Christopher Juul Jensen (Tinkoff-Saxo) would be the first rider to challenge Mihaylov but at the finish he fell 16 seconds shy of the lead. Instead, the Bulgarian got a scare when Aleksandr Porsev (Katusha) set a first split time that was 6 seconds faster than his. However, the Russian sprinter was unable to maintain the speed and in the end he could only manage second, falling 7 seconds shy of the lead.

 

Best time for Durbridge

Maarten Tjallingii (LottoNL) was the next rider to slot into the top 5 when he set the fourth best time before sprinter Elia Viviani (Sky) had a good ride to move into sixth.

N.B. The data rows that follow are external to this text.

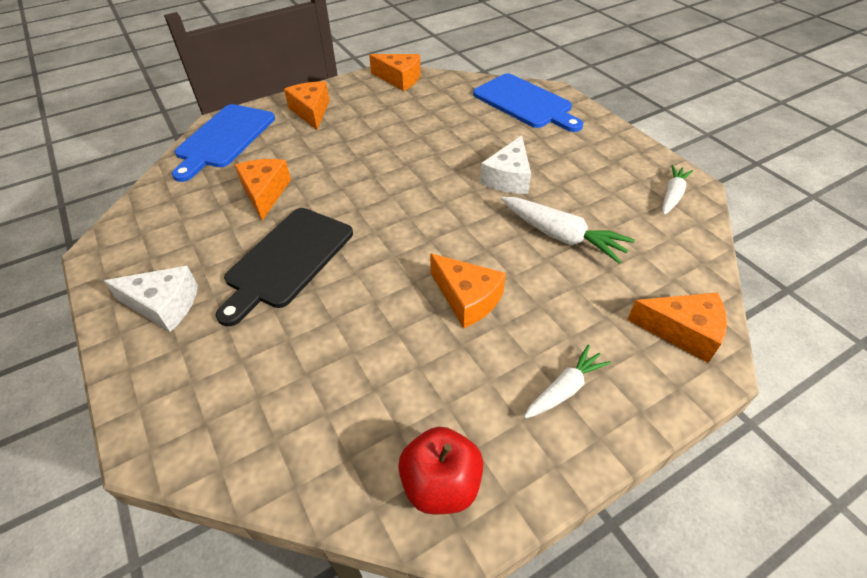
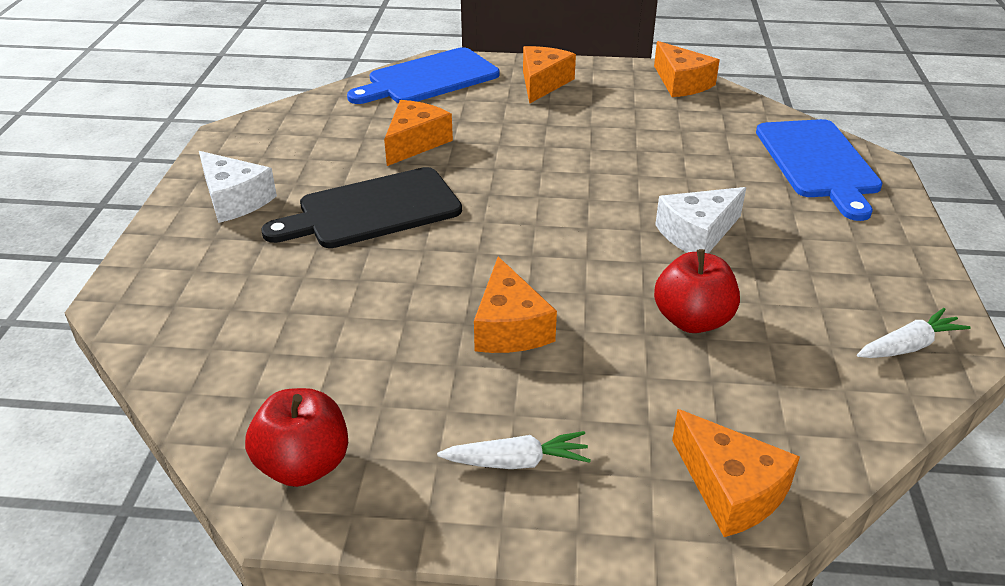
camera: 35 degrees right, 10 degrees down
(561, 236) = (692, 320): white carrot -> red apple

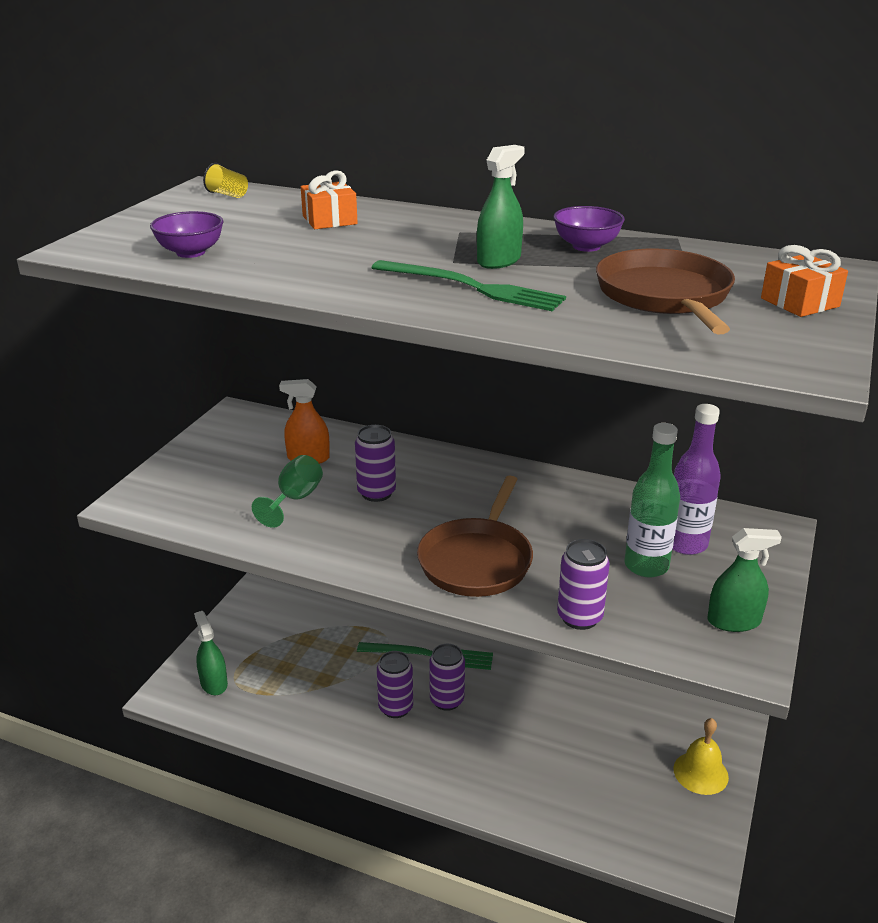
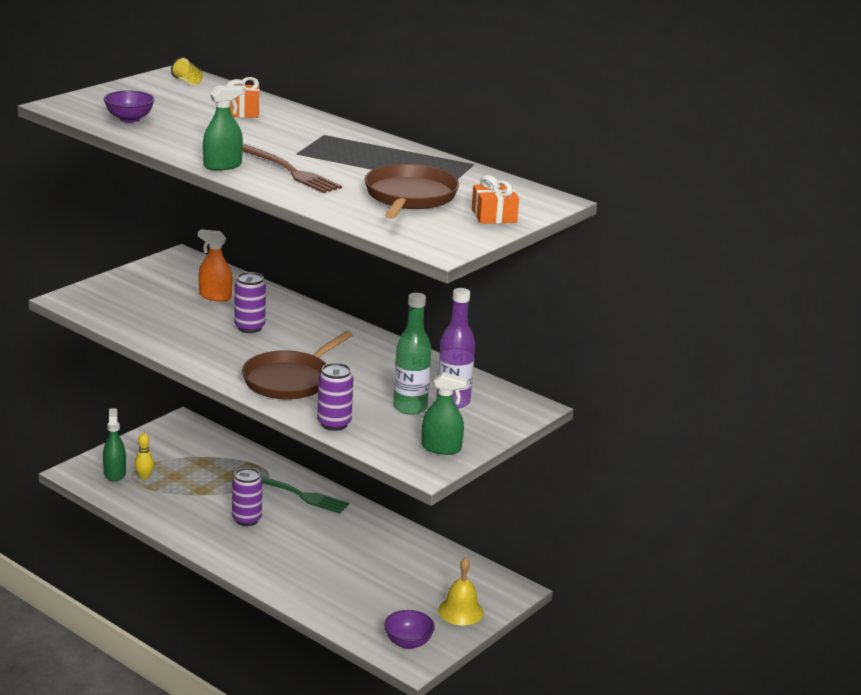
camera: 15 degrees right, 5 degrees down
(250, 678) = (144, 476): none -> yellow bowling pin
(295, 499) = (187, 320): green goblet -> none
(447, 700) = (290, 524): purple can -> none
(472, 287) = (289, 171): green fork -> brown fork
(499, 261) = (327, 158): green spray bottle -> green spray bottle (222, 165)
(586, 246) = (400, 159): purple bowl -> purple bowl (408, 642)

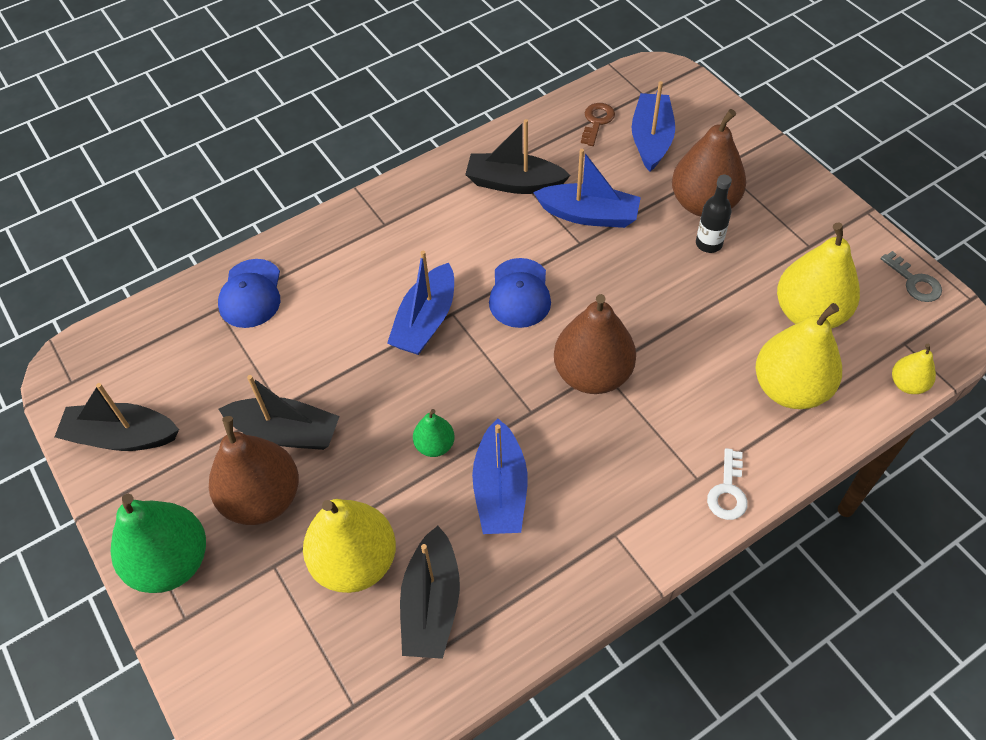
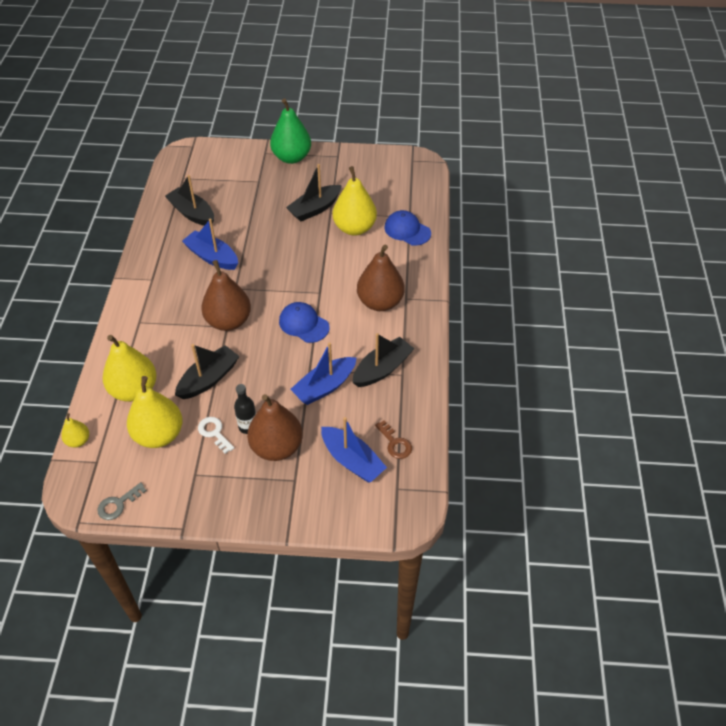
camera: 125 degrees right, 5 degrees down
(122, 437) = (366, 164): black boat -> black boat (208, 379)
(262, 498) = (291, 190): brown pear -> brown pear (380, 302)
(355, 561) = (233, 202): yellow pear -> yellow pear (354, 228)
(426, 321) = (325, 281): blue boat -> none
(435, 445) = (256, 249): green pear -> none
(728, 491) = (122, 328): white key -> white key (214, 433)
(914, 282) = (118, 504): grey key -> grey key turned 45 degrees counterclockwise

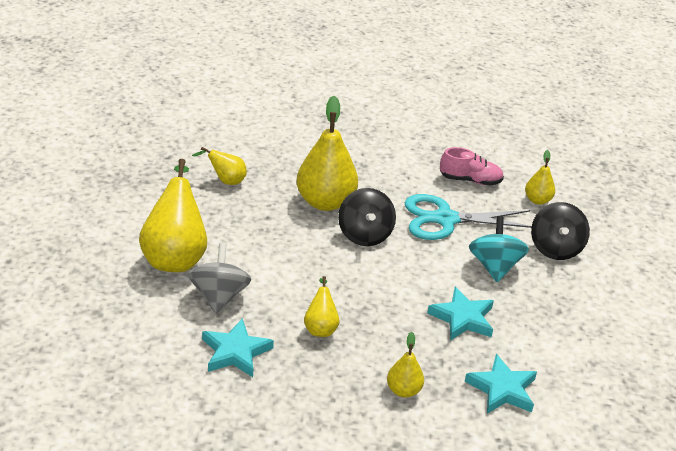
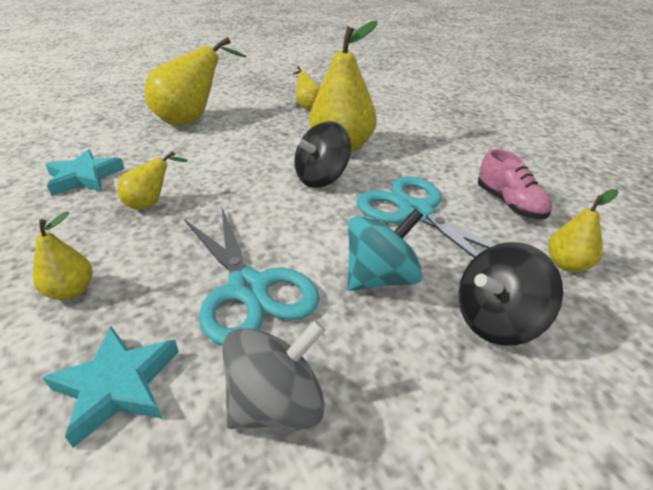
camera: 60 degrees right, 0 degrees up
(219, 296) = (157, 148): grey spinning top -> grey spinning top (277, 404)
(462, 318) = (248, 288): turquoise star -> turquoise scissors

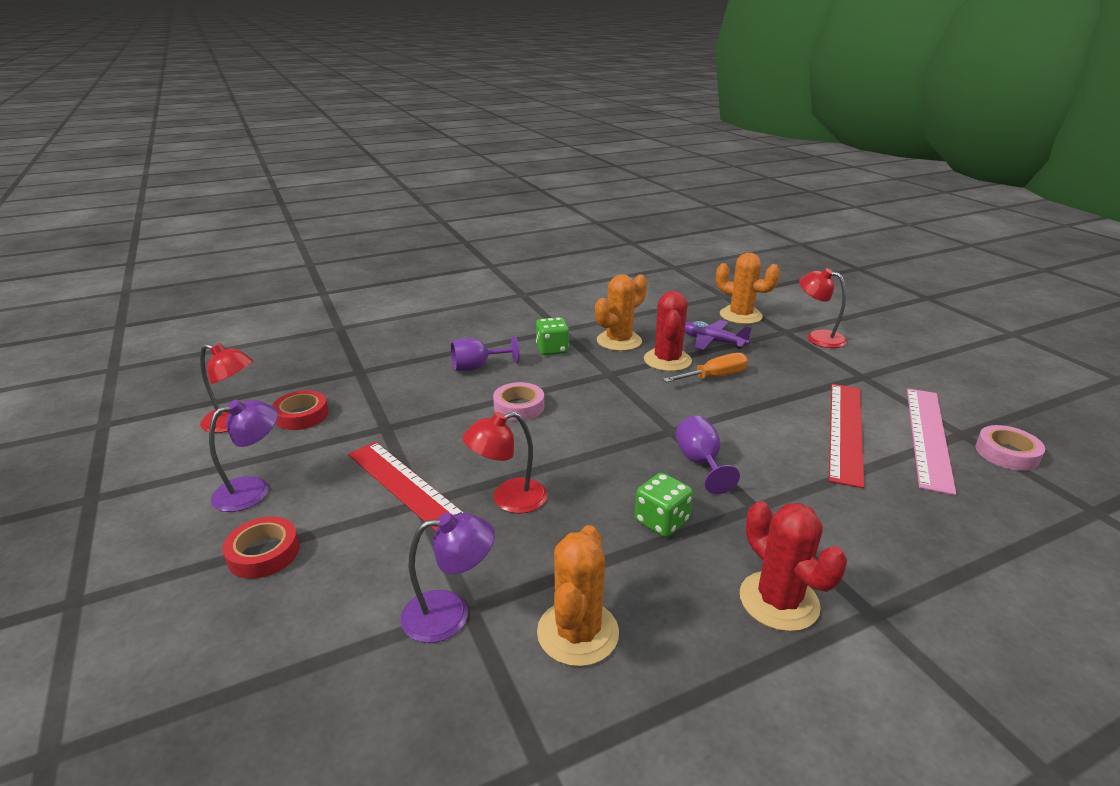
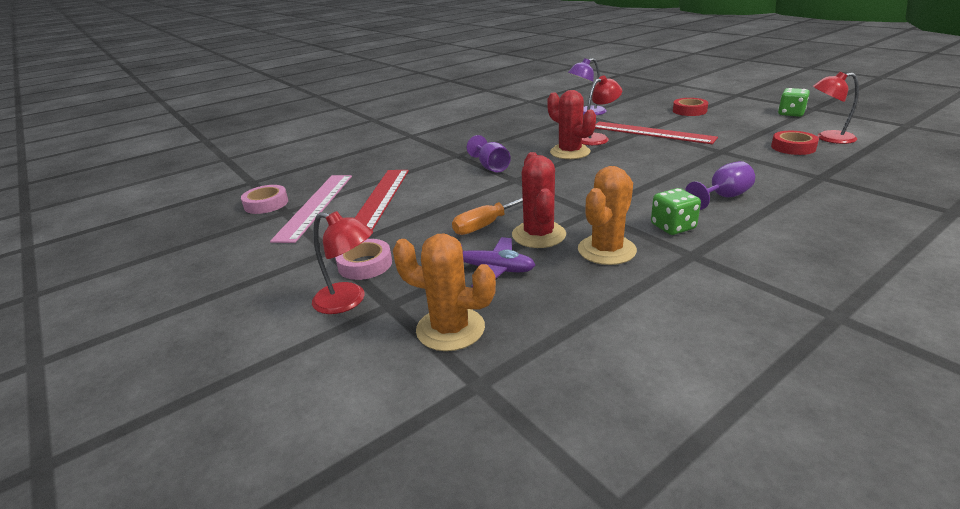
camera: 170 degrees right, 0 degrees up
(253, 490) = (740, 121): purple lamp -> none
(519, 407) = (644, 175): pink tape -> pink tape (365, 264)
(578, 633) = (532, 116): orange cactus -> none
(661, 521) = (509, 143): green dice -> green dice (791, 114)
(779, 601) = (451, 133): red cactus -> red cactus (570, 152)

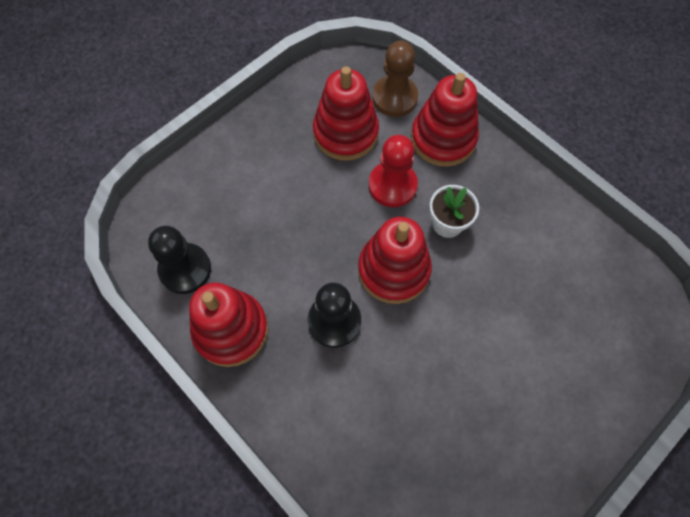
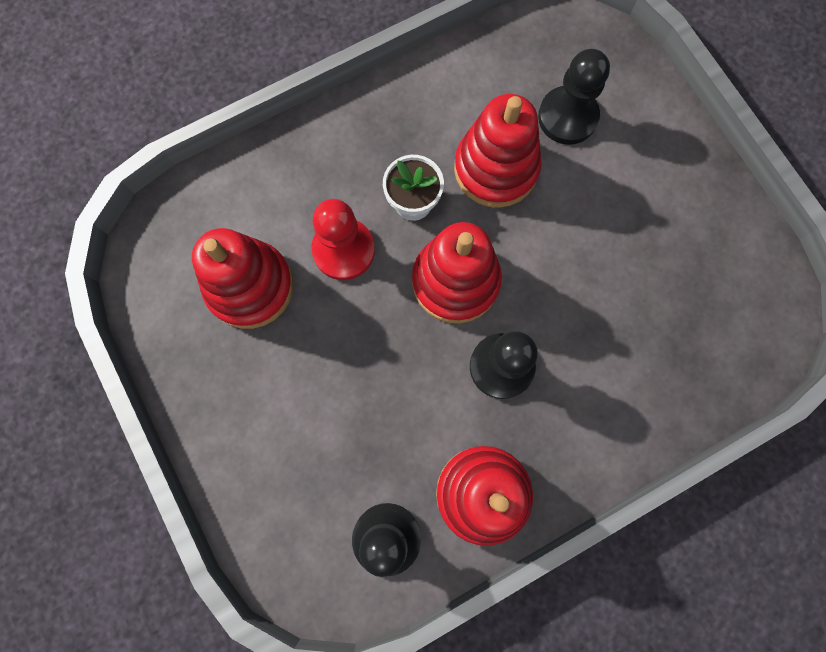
camera: 75 degrees left, 10 degrees up
(394, 97) = (217, 210): brown pawn -> none
(443, 139) = (297, 171): red stacking toy -> red stacking toy (495, 169)
(570, 326) = (567, 117): none -> black pawn

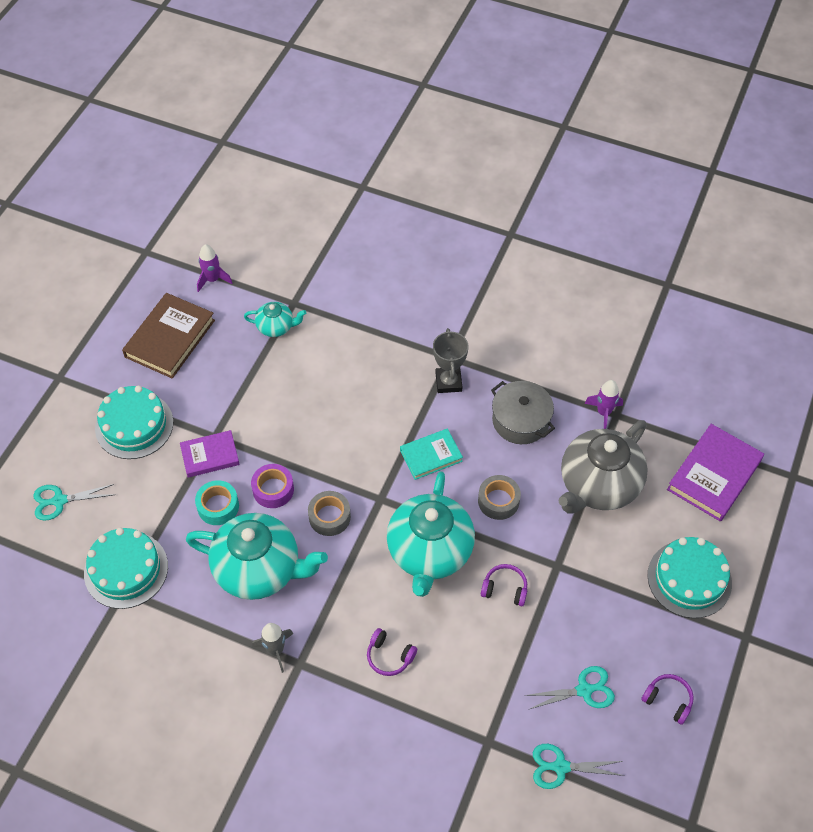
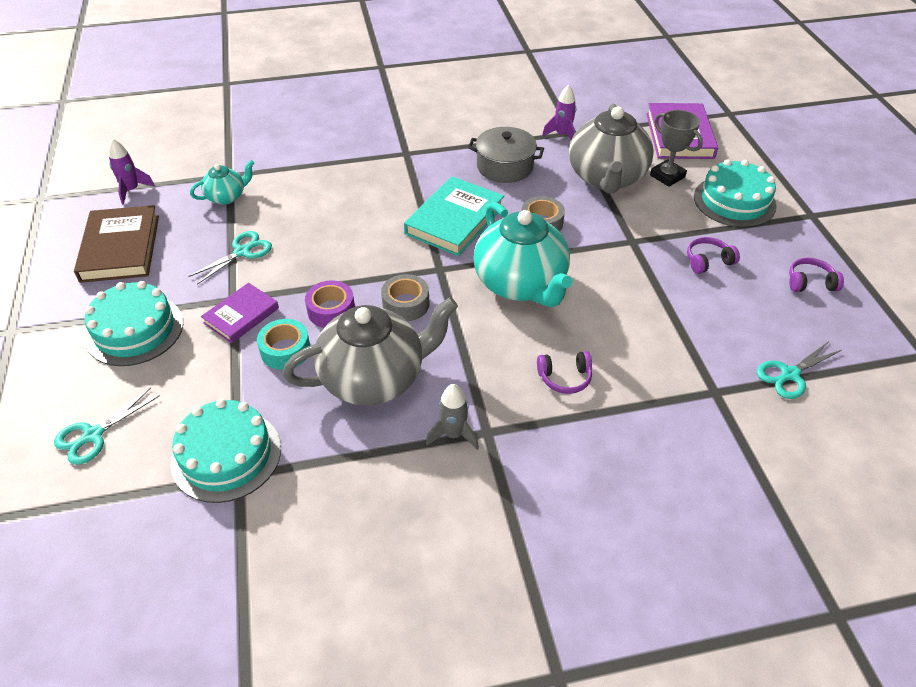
camera: 35 degrees left, 10 degrees down
(259, 569) = (374, 378): turquoise teapot -> grey teapot
(431, 456) = (454, 220): turquoise book -> turquoise book, size x1.62
(448, 382) = (421, 168): grey trophy -> grey trophy (667, 176)
(505, 589) = (609, 277): purple headphones -> purple headphones (708, 261)
(584, 690) = (745, 310): turquoise scissors -> turquoise scissors (243, 252)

However, it was Luke Durbridge (Orica-GreenEDGE) who pushed Mihaylov out of the hot seat when he stopped the clock in 1.19.28 to lower the mark by a massive 54 seconds.

 

Chad Haga (Giant-Alpecin) had a great ride to move into second but he was quickly pushed down to third by Kristof Vandewalle (Trek) who came back from a crash to stop the clock in 1.19.33. However, it was already clear that Gretsch and Kiryienka were riding faster and as they were almost equal at the final time check, everything was set for a thriller.

 

Kiryienka takes the lead

Gretsch stopped the clock in 1.18.15 to lower the mark considerably but he didn’t even get the chance to move into the hot seat. Tobias Ludvigsson (Giant-Alpecin) just held off the flying Kiryienka to slot into second with 1.19.19 before the Belarusian went 23 seconds faster than Gretsch.

 

Manuel Boaro (Tinkoff-Saxo) cracked the top 10 by setting the 10th best time before Sylvain Chavanel (IAM) again did a good time trial by slotting into fifth. Moments later Kanstantsin Siutsou continued the good Sky performances by setting the 10th best time.

 

Great performance by Felline

Fabio Felline (Trek) has suddenly turned into somewhat of a TT specialist and he confirmed his progress by setting the third best time. That was much better than Ilnur Zakarin (Katusha) who could not even make it into the top 30.

 

Martijn Keizer (LottoNL) set the 8th best time at a time when all the GC riders had now started their rides and it soon became apparent that the weather conditions had changed. However, Sanchez managed to do his ride in less windy conditions and could set the second best time.

 

Poor performance by Porte

Tanel Kangert made it two Astana riders in the top 4 when he set the fourth best time before Ryder Hesjedal (Cannondale) did a surprisingly good ride to take 12th after Stef Clement (IAM) and Ion Izagirre (Movistar) had both made it into the top 15. Moments later Steven Kruijswijk (LottoNL) created a big surprise by setting the fourth best time.

 

Porte could only manage 41st and instead it was König who did a very good performance for Sky by taking 11th despite the windy conditions. However, he was beaten by Van Den Broeck who did the time trial of his life to slot into sixth.

 

Contador gets close

Giovanni Visconti (Movistar) did a decent performance to go faster than Porte and his teammate Amador was even better when he slotted into the top 15. Damiano Caruso (BMC) had a fine ride to take 30th before a disappointed Uran slotted into 22nd.

 

Cataldo had a bad day to set the slowest time of the riders in the top 9 until Roman Kreuziger (Astana) did even worse. However, all eyes now were on Contador who had passed his three-minute man Landa and powered across the line in third.

 

This left just two Astana riders on the course. Landa made a solid comeback in the second part but he still lost 4 minutes to Contador. Aru put in a heroic ride to finish 29th but there was nothing he could do against the unstoppable Contador.